Taking the Audit Trai

Although Internet gambling keeps growing, some issues that scare away even more customers are yet to be resolved. The customers' main concerns: Are Net gambling sites safe? Honest? Reliable? Are the odds fair? To address such apprehensions, gaming site operators need to reassure players that their sites are legitimate, that the play is honest and that payouts are handled in a timely manner. Among the ways an online gaming site can establish credibility is by having its software tested or audited.

Many new casino operators enter the auditing process with little idea of what to expect. To make matters more confusing, online gambling jurisdictions have varied testing requirements; some have none at all. For example, Global Gaming Services (GGS) Managing Director Steve Toneguzzo points out that some Australian regulators think there's no difference between testing pokies (the Australian term for video poker machines) and Internet betting sites. If regulators are confused, pity the operator launching his first site. So, what should an operator expect to happen during the testing process?

First of all, Toneguzzo encourages his clients to come in during the early stages of development. Although the company doesn't design sites or do development of the sites, GGS, says Toneguzzo, "can do interim audits to prevent them (the client) from going in a costly direction or making a mistake." He terms the process a "pre-compliance audit, which gives the customer an early assurance of the level of compliance with regulation and world's best practice," he added.

Additionally, GGS works with clients to do a risk assessment that checks for vulnerabilities. "We then put together a test plan that is structured and based upon the risk assessment," Toneguzzo said. Typically, the regulator needs to sign-off on the plan.

John Cargnello, CEO of Technical Systems Testing (TST), outlines four steps for testing, although he points out that the approach varies among testing firms. The first step is the submission of the gaming software for evaluation. This is followed by the evaluation of the random number generator (RNG) by a mathematician with expertise in gaming. Since the same RNG is used for all games on the site, it only needs to be evaluated once.

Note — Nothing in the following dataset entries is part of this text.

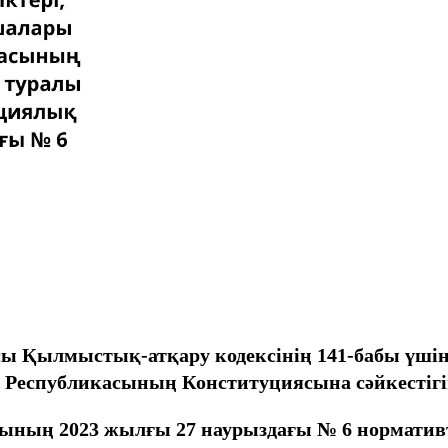
ы Қылмыстық-атқару кодексінің 141-бабы үшінш
н Республикасының Конституциясына сәйкестігі
ының 2023 жылғы 27 наурыздағы № 6 норматив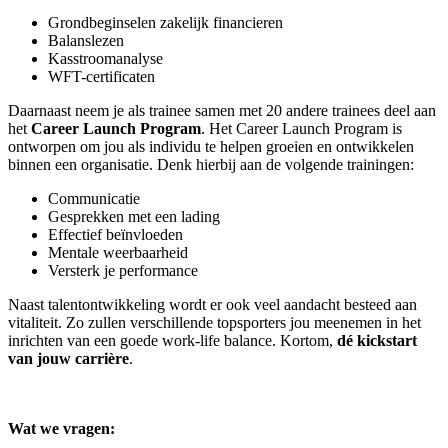
Grondbeginselen zakelijk financieren
Balanslezen
Kasstroomanalyse
WFT-certificaten
Daarnaast neem je als trainee samen met 20 andere trainees deel aan
het
Career Launch Program
. Het Career Launch Program is
ontworpen om jou als individu te helpen groeien en ontwikkelen
binnen een organisatie. Denk hierbij aan de volgende trainingen:
Communicatie
Gesprekken met een lading
Effectief beïnvloeden
Mentale weerbaarheid
Versterk je performance
Naast talentontwikkeling wordt er ook veel aandacht besteed aan
vitaliteit. Zo zullen verschillende topsporters jou meenemen in het
inrichten van een goede work-life balance. Kortom,
dé kickstart
van jouw carrière
.
Wat we vragen:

Third, the Internet Gaming System or "back end" that covers all e-commerce applications, such as firewalls, authentication, encryption, account management, financial transaction handling and reporting, is evaluated both in the laboratory and usually on a test site.

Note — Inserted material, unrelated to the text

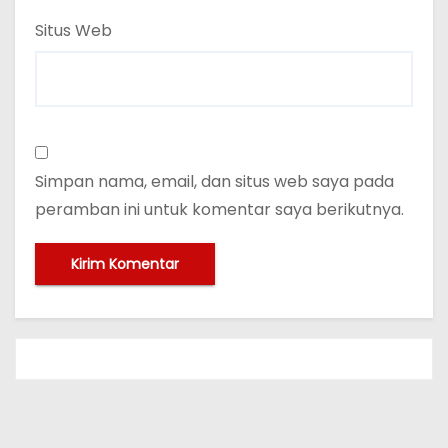
Situs Web
Simpan nama, email, dan situs web saya pada
peramban ini untuk komentar saya berikutnya.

Finally, the actual operational website is evaluated. "Obviously, the best logical security in the world can be compromised by poor physical and operational security configuration," Cargnello pointed out.

Once a site passes through the testing and evaluation stage, it's ready for players. Toneguzzo, however, cautions that it's an ongoing process. Even though some regulators don't require subsequent testing, he suggests that a site undergo an evaluation every three months, at the very least to protect the site from vulnerabilities.

Regardless of whether your licensing jurisdiction requires having your site and software audited, it's smart step to take. As many consumer sites warn Net gamblers, it's important to determine where a site is licensed, whether the site has been audited and many other pointers. As Toneguzzo and Cargnello both said, undergoing auditing gives your customers an extra level of comfort.